- INPUT DATA
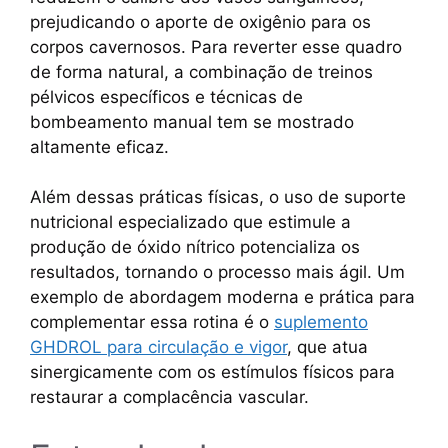
prejudicando o aporte de oxigênio para os
corpos cavernosos. Para reverter esse quadro
de forma natural, a combinação de treinos
pélvicos específicos e técnicas de
bombeamento manual tem se mostrado
altamente eficaz.
Além dessas práticas físicas, o uso de suporte
nutricional especializado que estimule a
produção de óxido nítrico potencializa os
resultados, tornando o processo mais ágil. Um
exemplo de abordagem moderna e prática para
complementar essa rotina é o
suplemento
GHDROL para circulação e vigor
, que atua
sinergicamente com os estímulos físicos para
restaurar a complacência vascular.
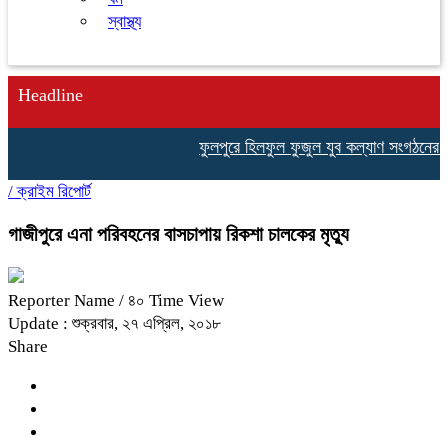
স্বাস্থ্য
Headline
ফুলপুরে হিলফুল ফুজুল যুব কল্যাণ সংগঠনের উদ্য
/
ক্রাইম রিপোর্ট
গাজীপুরে এনা পরিবহনের বাসচাপায় রিকশা চালকের মৃত্যু
Reporter Name
/ ৪০ Time View
Update : শুক্রবার, ২৭ এপ্রিল, ২০১৮
Share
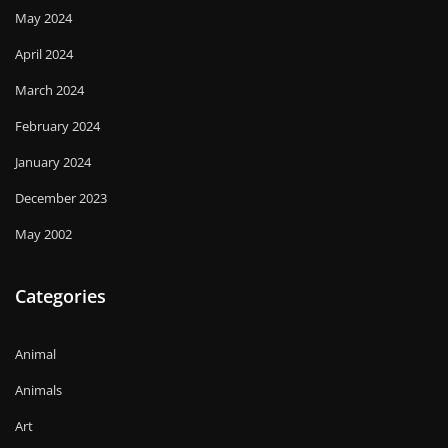
May 2024
April 2024
March 2024
February 2024
January 2024
December 2023
May 2002
Categories
Animal
Animals
Art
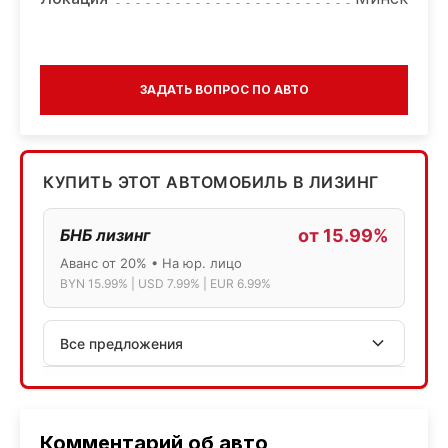
ЗАДАТЬ ВОПРОС ПО АВТО
КУПИТЬ ЭТОТ АВТОМОБИЛЬ В ЛИЗИНГ
БНБ лизинг
от 15.99%
Аванс от 20% • На юр. лицо
BYN 15.99% | USD 7.99% | EUR 6.99%
Все предложения
АСБ лизинг
Физ.лица: 13.75% → 14.75% | Юр.лица: 16%
Программа "Топ" для электромобилей
Комментарий об авто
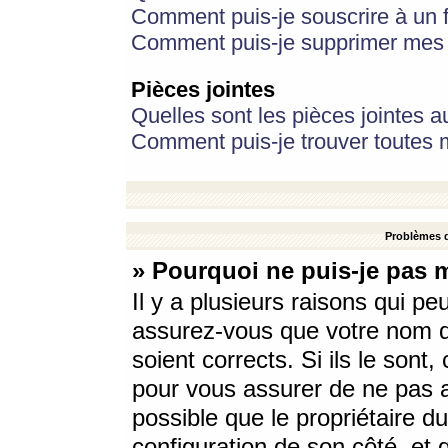
Comment puis-je souscrire à un f
Comment puis-je supprimer mes 
Pièces jointes
Quelles sont les pièces jointes a
Comment puis-je trouver toutes m
Problèmes d
» Pourquoi ne puis-je pas 
Il y a plusieurs raisons qui p
assurez-vous que votre nom d’
soient corrects. Si ils le sont
pour vous assurer de ne pas a
possible que le propriétaire du
configuration de son côté, et q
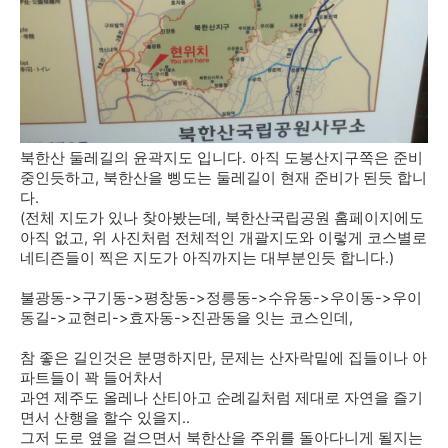
북한산 둘레길의 윤곽지도 입니다. 아직 도봉산지구쪽은 준비
중인듯하고, 북한산을 삥도는 둘레길이 현재 준비가 된듯 합니
다.
(전체 지도가 있나 찾아봤는데, 북한산국립공원 홈페이지에도
아직 없고, 위 사진처럼 전체적인 개괄지도와 이렇게 코스별로
네티즌들이 찍은 지도가 아직까지는 대부분인듯 합니다.)
불광동->구기동->평창동->정릉동->수유동->우이동->우이
동길->교현리->효자동->진관동을 잇는 코스인데,
참 좋은 길인것은 분명하지만, 문제는 산자락밑에 집들이나 아
파트들이 꽉 들어차서
과연 제주도 올레나 산티아고 순례길처럼 제대로 자연을 즐기
면서 산행을 할수 있을지..
그저 도로 옆을 걸으면서 북한산을 주위를 돌아다니게 될지는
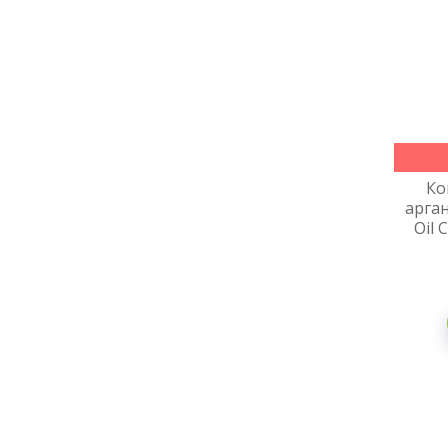
Ко
арга
Oil 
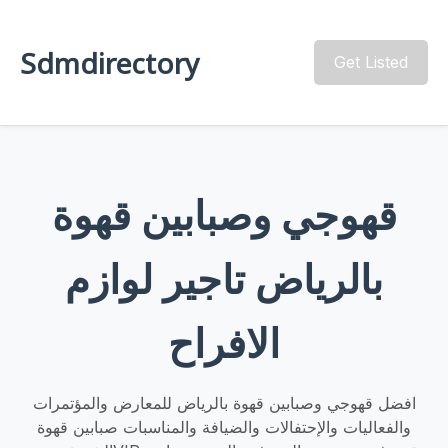
Sdmdirectory
Get Listed
قهوجي وصبابين قهوة
بالرياض تاجير لوازم
الافراح
افضل قهوجي وصبابين قهوة بالرياض للمعارض والمؤتمرات
والفعاليات والإحتفالات والضيافة والمناسبات صبابين قهوة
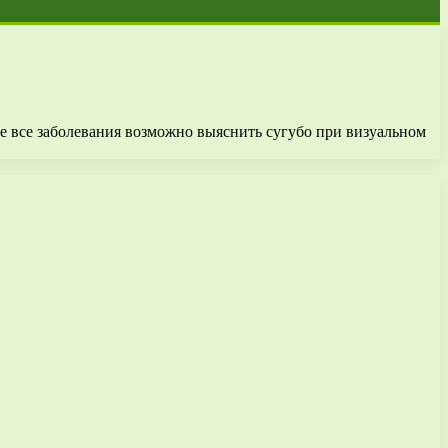
о не все заболевания возможно выяснить сугубо при визуальном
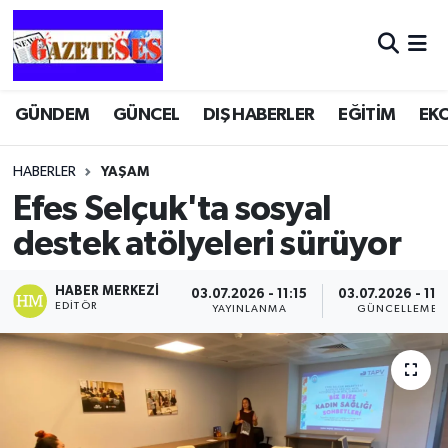
GÜNDEM
GÜNCEL
DIŞ HABERLER
EĞİTİM
EK
HABERLER
YAŞAM
Efes Selçuk'ta sosyal
destek atölyeleri sürüyor
HABER MERKEZI
03.07.2026 - 11:15
03.07.2026 - 11:
EDITÖR
YAYINLANMA
GÜNCELLEME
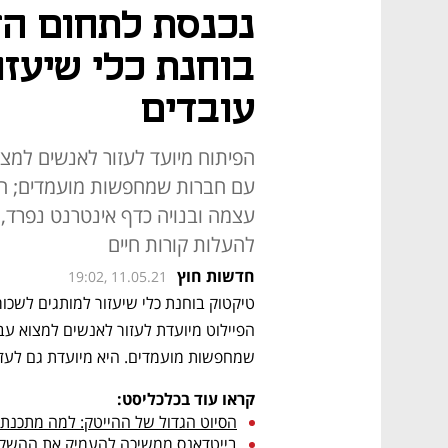
נכנסת לתחום הד
בוחנת כלי שיעזו
עובדים
הפיתוח מיועד לעזור לאנשים למצ
עם חברות שמחפשות מועמדים; הפ
עצמה ובנויה כדף אינטרנט נפרד,
להעלות קורות חיים
חדשות חוץ
19:02, 11.05.21
שמחפשות מועמדים. היא מיועדת גם לעזו
קראו עוד בכלכליסט:
הסיוט הגדול של ההייטק: למה מתכנתי
בייטדאנס ממשיכה להעמיק את ההשקע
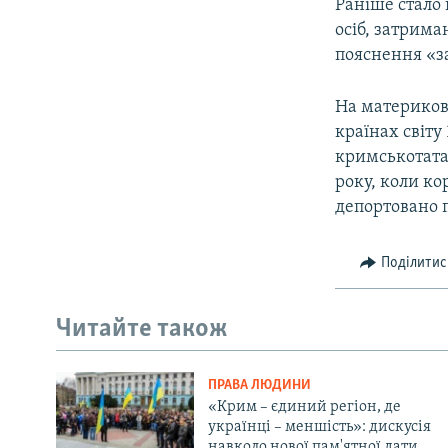
Раніше стало 
осіб, затрима
пояснення «з
На материкові
країнах світу
кримськотатар
року, коли ко
депортовано п
Поділитис
Читайте також
ПРАВА ЛЮДИНИ
«Крим – єдиний регіон, де
українці – меншість»: дискусія
навколо нової пам'ятної дати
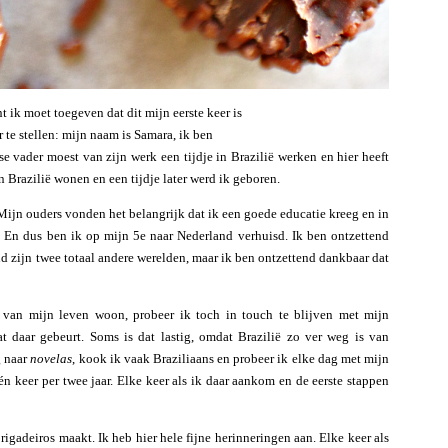
t ik moet toegeven dat dit mijn eerste keer is
r te stellen: mijn naam is Samara, ik ben
 vader moest van zijn werk een tijdje in Brazilië werken en hier heeft
n Brazilië wonen en een tijdje later werd ik geboren.
ijn ouders vonden het belangrijk dat ik een goede educatie kreeg en in
 En dus ben ik op mijn 5e naar Nederland verhuisd. Ik ben ontzettend
and zijn twee totaal andere werelden, maar ik ben ontzettend dankbaar dat
te van mijn leven woon, probeer ik toch in touch te blijven met mijn
t daar gebeurt. Soms is dat lastig, omdat Brazilië zo ver weg is van
g naar
novelas
, kook ik vaak Braziliaans en probeer ik elke dag met mijn
én keer per twee jaar. Elke keer als ik daar aankom en de eerste stappen
 brigadeiros maakt. Ik heb hier hele fijne herinneringen aan. Elke keer als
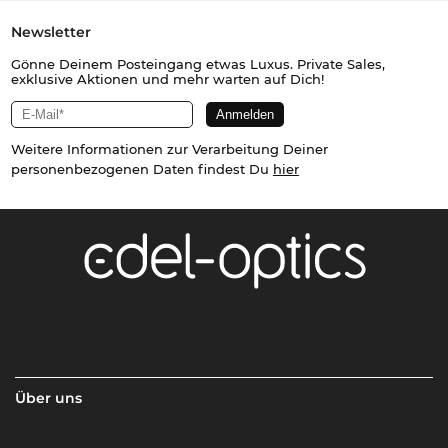
Newsletter
Gönne Deinem Posteingang etwas Luxus. Private Sales,
exklusive Aktionen und mehr warten auf Dich!
Weitere Informationen zur Verarbeitung Deiner
personenbezogenen Daten findest Du
hier
Über uns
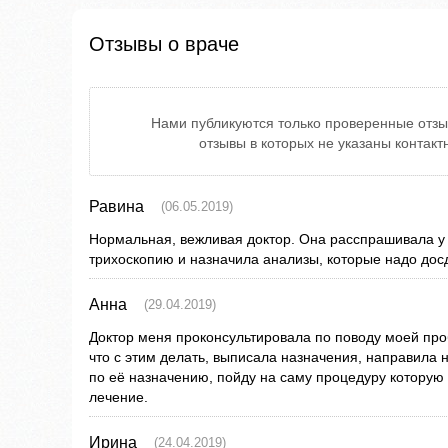
Отзывы о враче
Нами публикуются только проверенные отзы
отзывы в которых не указаны контак
Равина
(06.05.2019)
Нормальная, вежливая доктор. Она расспрашивала у
трихоскопию и назначила анализы, которые надо дос
Анна
(29.04.2019)
Доктор меня проконсультировала по поводу моей про
что с этим делать, выписала назначения, направила 
по её назначению, пойду на саму процедуру которую 
лечение.
Ирина
(24.04.2019)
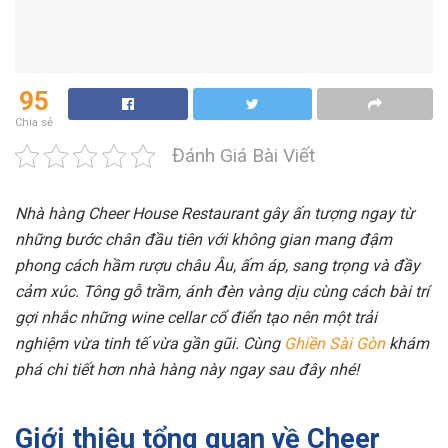
95
Chia sẻ
Đánh Giá Bài Viết
Nhà hàng Cheer House Restaurant gây ấn tượng ngay từ
những bước chân đầu tiên với không gian mang đậm
phong cách hầm rượu châu Âu, ấm áp, sang trọng và đầy
cảm xúc. Tông gỗ trầm, ánh đèn vàng dịu cùng cách bài trí
gợi nhắc những wine cellar cổ điển tạo nên một trải
nghiệm vừa tinh tế vừa gần gũi. Cùng
Ghiền Sài Gòn
khám
phá chi tiết hơn nhà hàng này ngay sau đây nhé!
Giới thiệu tổng quan về Cheer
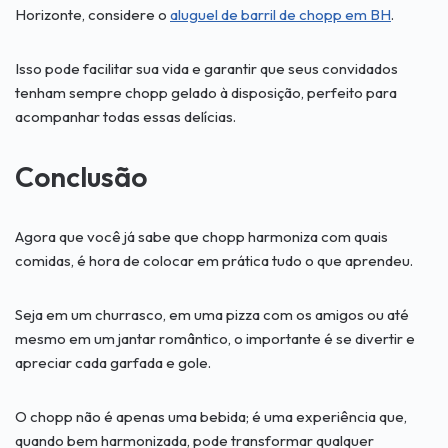
Horizonte, considere o
aluguel de barril de chopp em BH
.
Isso pode facilitar sua vida e garantir que seus convidados
tenham sempre chopp gelado à disposição, perfeito para
acompanhar todas essas delícias.
Conclusão
Agora que você já sabe que chopp harmoniza com quais
comidas, é hora de colocar em prática tudo o que aprendeu.
Seja em um churrasco, em uma pizza com os amigos ou até
mesmo em um jantar romântico, o importante é se divertir e
apreciar cada garfada e gole.
O chopp não é apenas uma bebida; é uma experiência que,
quando bem harmonizada, pode transformar qualquer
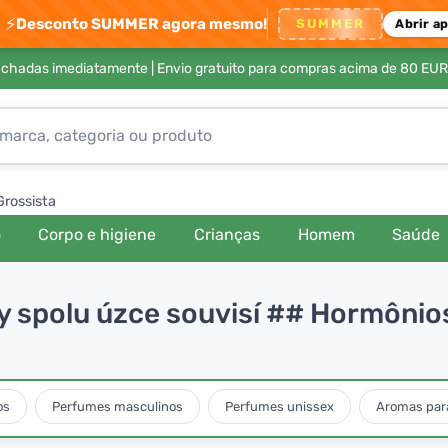
⚡
Desconto SUMMER agora mesmo!
SUMMER
Abrir a
achadas imediatamente |
Envio gratuito para compras acima de 80 EUR
Grossista
o
Corpo e higiene
Crianças
Homem
Saúde
y spolu úzce souvisí ## Hormônios
os
Perfumes masculinos
Perfumes unissex
Aromas para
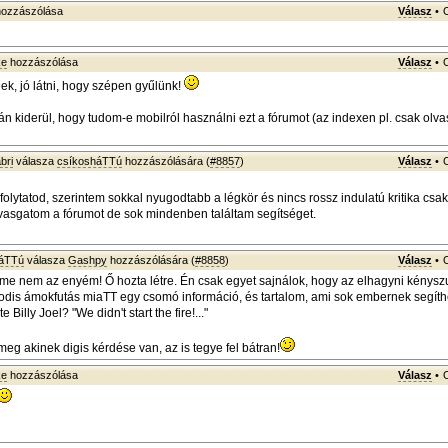
ozzászólása
Válasz
•
ke
hozzászólása
Válasz
•
k, jó látni, hogy szépen gyűlünk!
án kiderül, hogy tudom-e mobilról használni ezt a fórumot (az indexen pl. csak olva
bri
válasza
csíkosháTTú
hozzászólására (
#8857
)
Válasz
•
 folytatod, szerintem sokkal nyugodtabb a légkör és nincs rossz indulatú kritika csak
vasgatom a fórumot de sok mindenben találtam segítséget.
háTTú
válasza
Gashpy
hozzászólására (
#8858
)
Válasz
•
e nem az enyém! Ő hozta létre. Én csak egyet sajnálok, hogy az elhagyni kényszu
dis ámokfutás miaTT egy csomó információ, és tartalom, ami sok embernek segíthe
 Billy Joel? "We didn't start the fire!..."
eg akinek digis kérdése van, az is tegye fel bátran!
ke
hozzászólása
Válasz
•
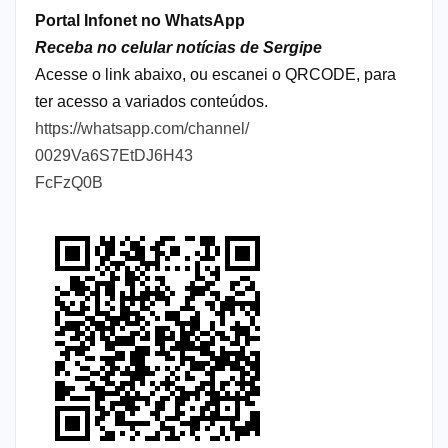
Portal Infonet no WhatsApp
Receba no celular notícias de Sergipe
Acesse o link abaixo, ou escanei o QRCODE, para
ter acesso a variados conteúdos.
https://whatsapp.com/channel/
0029Va6S7EtDJ6H43
FcFzQ0B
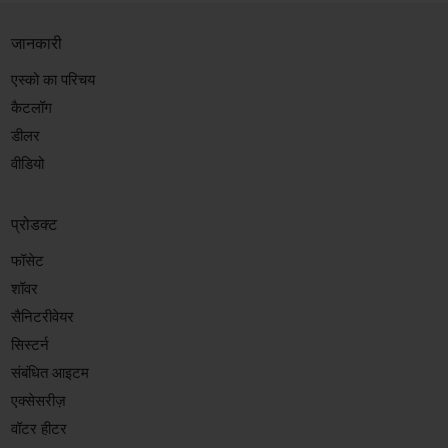
जानकारी
एस्को का परिचय
कैटलॉग
डीलर
वीडियो
प्रोडक्ट
फॉसेट
शॉवर
सैनिटरीवेयर
सिस्टर्न
संबंधित आइटम
एक्सेसरीज़
वॉटर हीटर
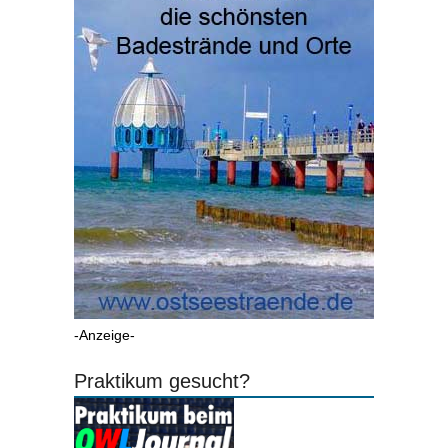
-Anzeige-
Praktikum gesucht?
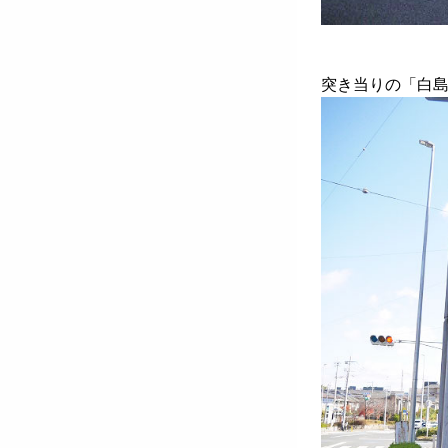
突き当りの「白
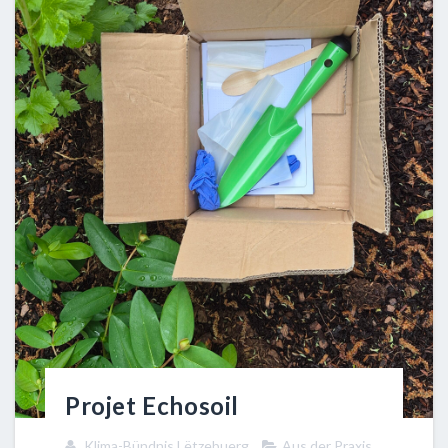
Projet Echosoil
Klima-Bündnis Lëtzebuerg
Aus der Praxis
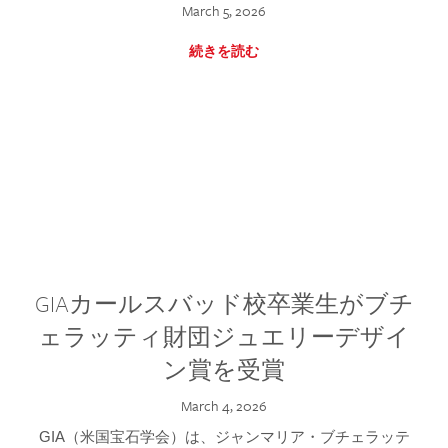
March 5, 2026
続きを読む
GIAカールスバッド校卒業生がブチ
ェラッティ財団ジュエリーデザイ
ン賞を受賞
March 4, 2026
GIA（米国宝石学会）は、ジャンマリア・ブチェラッテ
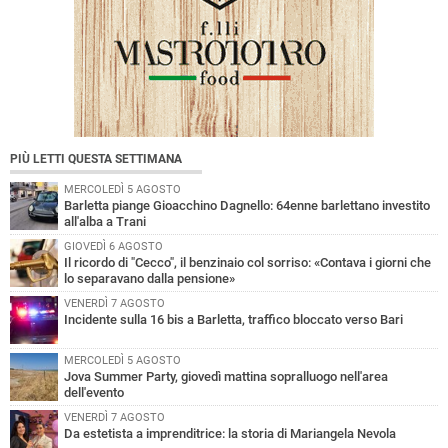
PIÙ LETTI QUESTA SETTIMANA
MERCOLEDÌ 5 AGOSTO
Barletta piange Gioacchino Dagnello: 64enne barlettano investito
all'alba a Trani
GIOVEDÌ 6 AGOSTO
Il ricordo di "Cecco", il benzinaio col sorriso: «Contava i giorni che
lo separavano dalla pensione»
VENERDÌ 7 AGOSTO
Incidente sulla 16 bis a Barletta, traffico bloccato verso Bari
MERCOLEDÌ 5 AGOSTO
Jova Summer Party, giovedì mattina sopralluogo nell'area
dell'evento
VENERDÌ 7 AGOSTO
Da estetista a imprenditrice: la storia di Mariangela Nevola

- DIRECTIONS FOR THIS TASK
Return each line of the entries above that contains the string "puis", matching case exactly.

- ANSWER TO THIS TASK
Comment puis-je souscrire à un f
Comment puis-je supprimer mes 
Comment puis-je trouver toutes m
» Pourquoi ne puis-je pas 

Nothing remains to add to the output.